Stanford OHS has received more inquiries about its programs this year than usual. But it is too early to say whether this will translate to increased applications, Hoshi said. Unlike at ASU Prep Digital and TTU K-12, where students can begin studying at any point in the year, Stanford OHS has a fixed enrollment date that follows the traditional school year. Applications for 2021 recently opened and will close in early spring next year.
Even if applications surge this year, it is unlikely the school will rush to increase capacity. “We operate on a fixed five-year plan,” Hoshi said.
Few universities have ventured into the fully online K-12 market, but it is possible more institutions may move in this direction if they are already comfortable offering online teaching and learning at scale, said Bree Dusseault, practitioner in residence at the Center on Reinventing Public Education, a research unit at the University of Washington at Bothell.

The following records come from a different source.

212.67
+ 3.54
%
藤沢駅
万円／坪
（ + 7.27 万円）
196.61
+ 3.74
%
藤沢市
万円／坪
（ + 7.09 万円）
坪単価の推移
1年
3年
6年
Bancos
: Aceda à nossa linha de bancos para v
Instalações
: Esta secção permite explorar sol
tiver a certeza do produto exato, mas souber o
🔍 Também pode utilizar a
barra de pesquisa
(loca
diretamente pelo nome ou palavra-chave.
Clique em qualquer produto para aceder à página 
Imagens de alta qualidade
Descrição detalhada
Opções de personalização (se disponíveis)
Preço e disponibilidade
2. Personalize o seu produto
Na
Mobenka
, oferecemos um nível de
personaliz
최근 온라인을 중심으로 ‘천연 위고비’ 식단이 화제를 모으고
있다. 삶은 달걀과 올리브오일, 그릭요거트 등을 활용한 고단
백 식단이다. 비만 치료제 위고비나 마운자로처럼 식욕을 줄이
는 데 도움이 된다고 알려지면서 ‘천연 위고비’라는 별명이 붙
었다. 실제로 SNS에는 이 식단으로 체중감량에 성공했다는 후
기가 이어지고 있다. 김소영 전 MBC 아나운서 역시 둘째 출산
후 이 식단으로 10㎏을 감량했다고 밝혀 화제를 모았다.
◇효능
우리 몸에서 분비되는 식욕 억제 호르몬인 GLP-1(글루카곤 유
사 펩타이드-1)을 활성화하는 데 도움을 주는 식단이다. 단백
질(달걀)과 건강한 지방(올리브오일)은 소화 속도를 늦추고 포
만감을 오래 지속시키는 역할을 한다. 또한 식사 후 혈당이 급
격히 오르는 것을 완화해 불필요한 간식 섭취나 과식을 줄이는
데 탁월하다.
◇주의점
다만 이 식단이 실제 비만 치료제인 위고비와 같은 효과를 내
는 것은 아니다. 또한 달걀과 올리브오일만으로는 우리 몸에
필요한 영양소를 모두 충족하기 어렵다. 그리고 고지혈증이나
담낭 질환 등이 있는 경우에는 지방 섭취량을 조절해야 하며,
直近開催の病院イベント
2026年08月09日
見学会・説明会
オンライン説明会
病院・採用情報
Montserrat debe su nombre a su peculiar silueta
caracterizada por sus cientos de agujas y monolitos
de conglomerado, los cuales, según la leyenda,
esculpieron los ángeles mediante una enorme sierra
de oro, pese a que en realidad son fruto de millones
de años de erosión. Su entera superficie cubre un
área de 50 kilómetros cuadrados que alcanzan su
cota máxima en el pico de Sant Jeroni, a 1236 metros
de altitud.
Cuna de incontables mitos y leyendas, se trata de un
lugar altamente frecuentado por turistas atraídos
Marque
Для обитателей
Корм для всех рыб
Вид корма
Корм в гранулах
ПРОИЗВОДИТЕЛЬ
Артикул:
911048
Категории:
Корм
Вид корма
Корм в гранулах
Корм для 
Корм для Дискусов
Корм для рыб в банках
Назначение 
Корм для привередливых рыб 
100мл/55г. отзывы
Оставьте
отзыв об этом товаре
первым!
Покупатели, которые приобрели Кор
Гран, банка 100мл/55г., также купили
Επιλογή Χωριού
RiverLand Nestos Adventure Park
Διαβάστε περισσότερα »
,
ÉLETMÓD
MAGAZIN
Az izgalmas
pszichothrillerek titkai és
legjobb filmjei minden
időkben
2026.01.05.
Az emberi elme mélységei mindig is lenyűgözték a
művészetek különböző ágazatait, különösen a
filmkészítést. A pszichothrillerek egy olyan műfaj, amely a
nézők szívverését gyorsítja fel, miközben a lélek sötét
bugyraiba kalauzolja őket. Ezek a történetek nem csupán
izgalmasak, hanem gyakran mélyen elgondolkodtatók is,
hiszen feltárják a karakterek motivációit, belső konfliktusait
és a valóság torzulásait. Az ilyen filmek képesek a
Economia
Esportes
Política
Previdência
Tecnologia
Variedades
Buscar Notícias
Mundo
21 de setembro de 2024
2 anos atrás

For institutions that are not experienced in online education, however, the experience of switching to remote instruction in the spring may have dissuaded college leaders from entering the online K-12 space, said Dusseault. Educating children online is not an easy thing to do well, and the online modality is not a good fit for all students, she said.
A recent Gallup survey suggests the proportion of U.S. children not enrolled in a formal school and being taught at home — possibly using online programs — doubled this year, with one in every 10 families with school-age children now homeschooling. In some cases, families are clubbing together to homeschool their children, forming microschools or school pods.
Until more enrollment data become public, it is difficult to know how many students left traditional schools in favor of fully online schools this year, said Dusseault. An increase seems likely, but the scale is unknown, and the effect may just be temporary, she said. Andrew McEachin, senior policy researcher at the Rand Corp., agreed.
“Online schooling, often at online charter schools, is a growing but niche area,” McEachin said. He noted that studies in multiple states have found that the learning outcomes of students who attend virtual schools are lower than those of students who attend traditional schools — a factor that has hampered the popularity of online institutions in the past.
“In some circumstances, students going to online schools were already struggling academically,” McEachin said. “But those students who are struggling are going to need more support rather than less — they may struggle in an environment that is more independent.”
Virtual schools set up to be fully online may be better in the short term for some families than schools that are struggling to adapt to remote or hybrid instruction, McEachin said. But changing your child’s school comes with downsides, he said.
“You’re moving your child into a system that doesn’t know them,” he said. “They may lose relationships they had.”
Both McEachin and Dusseault agreed many students benefit from the social interactions they have with classmates in an in-person setting. They may struggle with the self-directed nature of online learning, particularly if they are very young. Neither predicts that the majority of families will want to continue with online learning after the danger of the pandemic has subsided.
Dusseault does predict, however, that traditional institutions in public school districts may face increasing competition from online institutions as more families shop around for the style of learning that best suits their needs.
“Perhaps a silver lining of this situation is that public schools will be more willing to experiment,” Dusseault said.